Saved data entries

"""

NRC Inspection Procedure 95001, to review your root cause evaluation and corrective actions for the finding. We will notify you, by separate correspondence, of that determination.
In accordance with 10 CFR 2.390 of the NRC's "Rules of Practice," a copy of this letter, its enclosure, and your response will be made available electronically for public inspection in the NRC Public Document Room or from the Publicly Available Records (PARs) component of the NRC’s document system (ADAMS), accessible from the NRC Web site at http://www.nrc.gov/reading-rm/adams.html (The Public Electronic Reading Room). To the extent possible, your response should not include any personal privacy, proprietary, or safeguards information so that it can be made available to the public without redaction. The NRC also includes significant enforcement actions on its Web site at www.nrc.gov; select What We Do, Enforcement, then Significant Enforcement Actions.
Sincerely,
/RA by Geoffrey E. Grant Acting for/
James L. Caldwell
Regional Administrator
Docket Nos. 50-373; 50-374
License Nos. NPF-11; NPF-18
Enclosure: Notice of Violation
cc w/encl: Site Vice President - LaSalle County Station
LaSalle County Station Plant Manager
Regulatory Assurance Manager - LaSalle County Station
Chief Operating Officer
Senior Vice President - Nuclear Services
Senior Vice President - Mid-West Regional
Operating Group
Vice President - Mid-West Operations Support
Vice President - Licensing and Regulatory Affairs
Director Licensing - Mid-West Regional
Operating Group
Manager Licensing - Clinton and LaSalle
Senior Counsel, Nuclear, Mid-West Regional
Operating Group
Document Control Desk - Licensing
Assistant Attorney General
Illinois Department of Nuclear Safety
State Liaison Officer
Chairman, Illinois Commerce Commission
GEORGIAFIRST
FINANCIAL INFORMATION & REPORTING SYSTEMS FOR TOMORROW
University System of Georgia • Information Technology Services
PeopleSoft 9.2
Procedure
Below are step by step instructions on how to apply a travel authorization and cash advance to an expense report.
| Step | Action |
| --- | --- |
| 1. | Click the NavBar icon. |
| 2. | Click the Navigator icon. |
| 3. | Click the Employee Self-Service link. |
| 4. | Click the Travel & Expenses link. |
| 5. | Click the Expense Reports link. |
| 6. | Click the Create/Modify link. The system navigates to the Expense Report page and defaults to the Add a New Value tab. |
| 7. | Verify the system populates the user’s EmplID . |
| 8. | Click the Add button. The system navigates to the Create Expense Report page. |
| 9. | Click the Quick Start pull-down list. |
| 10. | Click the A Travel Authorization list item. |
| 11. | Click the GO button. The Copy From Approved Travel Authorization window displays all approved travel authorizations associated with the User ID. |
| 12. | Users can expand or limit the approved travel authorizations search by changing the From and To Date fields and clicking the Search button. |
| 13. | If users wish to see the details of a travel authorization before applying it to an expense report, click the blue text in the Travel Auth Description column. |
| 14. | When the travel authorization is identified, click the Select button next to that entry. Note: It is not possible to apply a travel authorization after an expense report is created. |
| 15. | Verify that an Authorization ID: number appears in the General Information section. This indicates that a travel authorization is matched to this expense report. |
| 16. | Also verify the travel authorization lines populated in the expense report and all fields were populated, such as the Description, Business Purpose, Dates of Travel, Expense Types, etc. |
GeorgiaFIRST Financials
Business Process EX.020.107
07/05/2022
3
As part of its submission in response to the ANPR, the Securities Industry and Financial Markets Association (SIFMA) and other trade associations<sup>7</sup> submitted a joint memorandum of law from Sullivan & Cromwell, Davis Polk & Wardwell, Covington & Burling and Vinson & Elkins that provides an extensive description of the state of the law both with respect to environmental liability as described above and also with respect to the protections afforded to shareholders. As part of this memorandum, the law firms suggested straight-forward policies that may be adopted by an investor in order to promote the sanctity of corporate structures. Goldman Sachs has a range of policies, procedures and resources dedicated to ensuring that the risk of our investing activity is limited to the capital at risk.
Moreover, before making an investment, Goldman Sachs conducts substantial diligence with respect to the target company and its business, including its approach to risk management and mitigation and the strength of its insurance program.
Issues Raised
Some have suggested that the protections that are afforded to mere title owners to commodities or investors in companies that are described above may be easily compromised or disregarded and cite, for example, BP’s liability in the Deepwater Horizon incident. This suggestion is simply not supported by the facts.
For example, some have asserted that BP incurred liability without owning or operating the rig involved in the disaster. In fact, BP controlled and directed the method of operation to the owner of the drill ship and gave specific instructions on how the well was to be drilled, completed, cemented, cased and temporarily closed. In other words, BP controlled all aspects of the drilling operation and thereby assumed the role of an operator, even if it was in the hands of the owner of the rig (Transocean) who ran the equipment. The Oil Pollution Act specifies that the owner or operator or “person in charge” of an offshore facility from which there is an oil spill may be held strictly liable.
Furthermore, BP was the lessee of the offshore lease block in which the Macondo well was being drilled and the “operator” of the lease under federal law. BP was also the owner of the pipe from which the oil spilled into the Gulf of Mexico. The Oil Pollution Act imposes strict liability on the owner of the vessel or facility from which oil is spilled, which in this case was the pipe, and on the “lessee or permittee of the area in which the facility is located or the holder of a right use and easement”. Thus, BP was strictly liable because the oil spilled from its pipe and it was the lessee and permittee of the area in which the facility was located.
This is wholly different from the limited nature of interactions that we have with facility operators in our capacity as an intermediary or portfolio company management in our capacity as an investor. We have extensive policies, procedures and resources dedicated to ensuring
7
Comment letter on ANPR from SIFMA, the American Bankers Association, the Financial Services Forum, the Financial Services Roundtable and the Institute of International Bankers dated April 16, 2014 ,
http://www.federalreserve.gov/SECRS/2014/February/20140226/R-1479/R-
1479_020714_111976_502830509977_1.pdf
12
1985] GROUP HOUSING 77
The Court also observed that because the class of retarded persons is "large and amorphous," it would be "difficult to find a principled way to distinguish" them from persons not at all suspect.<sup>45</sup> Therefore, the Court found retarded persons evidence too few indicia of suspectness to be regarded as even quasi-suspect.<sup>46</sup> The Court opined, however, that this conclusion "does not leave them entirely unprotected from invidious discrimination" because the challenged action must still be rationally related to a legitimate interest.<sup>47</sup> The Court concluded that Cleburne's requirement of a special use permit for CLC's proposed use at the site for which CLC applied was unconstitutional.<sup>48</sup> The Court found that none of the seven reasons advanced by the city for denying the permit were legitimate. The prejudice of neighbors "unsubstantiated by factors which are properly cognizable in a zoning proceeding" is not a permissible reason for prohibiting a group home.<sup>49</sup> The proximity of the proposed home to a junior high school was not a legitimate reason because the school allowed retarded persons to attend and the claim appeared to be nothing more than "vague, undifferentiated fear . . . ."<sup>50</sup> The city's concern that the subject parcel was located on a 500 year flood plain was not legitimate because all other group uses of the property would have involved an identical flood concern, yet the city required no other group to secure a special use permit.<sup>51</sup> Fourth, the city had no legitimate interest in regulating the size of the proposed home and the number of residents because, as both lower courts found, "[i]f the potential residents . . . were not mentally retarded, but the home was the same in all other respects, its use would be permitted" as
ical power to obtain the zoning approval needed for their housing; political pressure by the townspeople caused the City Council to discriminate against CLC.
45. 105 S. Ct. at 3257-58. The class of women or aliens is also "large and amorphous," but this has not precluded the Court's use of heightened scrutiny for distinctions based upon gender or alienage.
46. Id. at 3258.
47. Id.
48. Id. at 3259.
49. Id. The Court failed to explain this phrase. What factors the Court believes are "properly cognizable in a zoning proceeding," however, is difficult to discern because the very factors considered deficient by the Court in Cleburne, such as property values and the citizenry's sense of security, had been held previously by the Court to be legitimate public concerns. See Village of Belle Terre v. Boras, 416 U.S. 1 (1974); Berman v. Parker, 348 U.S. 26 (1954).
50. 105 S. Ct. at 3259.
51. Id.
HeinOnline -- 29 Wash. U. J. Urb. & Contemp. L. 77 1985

"""

The lines that contain the word "President" are wanted; copy each of them from the records.

cc w/encl: Site Vice President - LaSalle County Station
Senior Vice President - Nuclear Services
Senior Vice President - Mid-West Regional
Vice President - Mid-West Operations Support
Vice President - Licensing and Regulatory Affairs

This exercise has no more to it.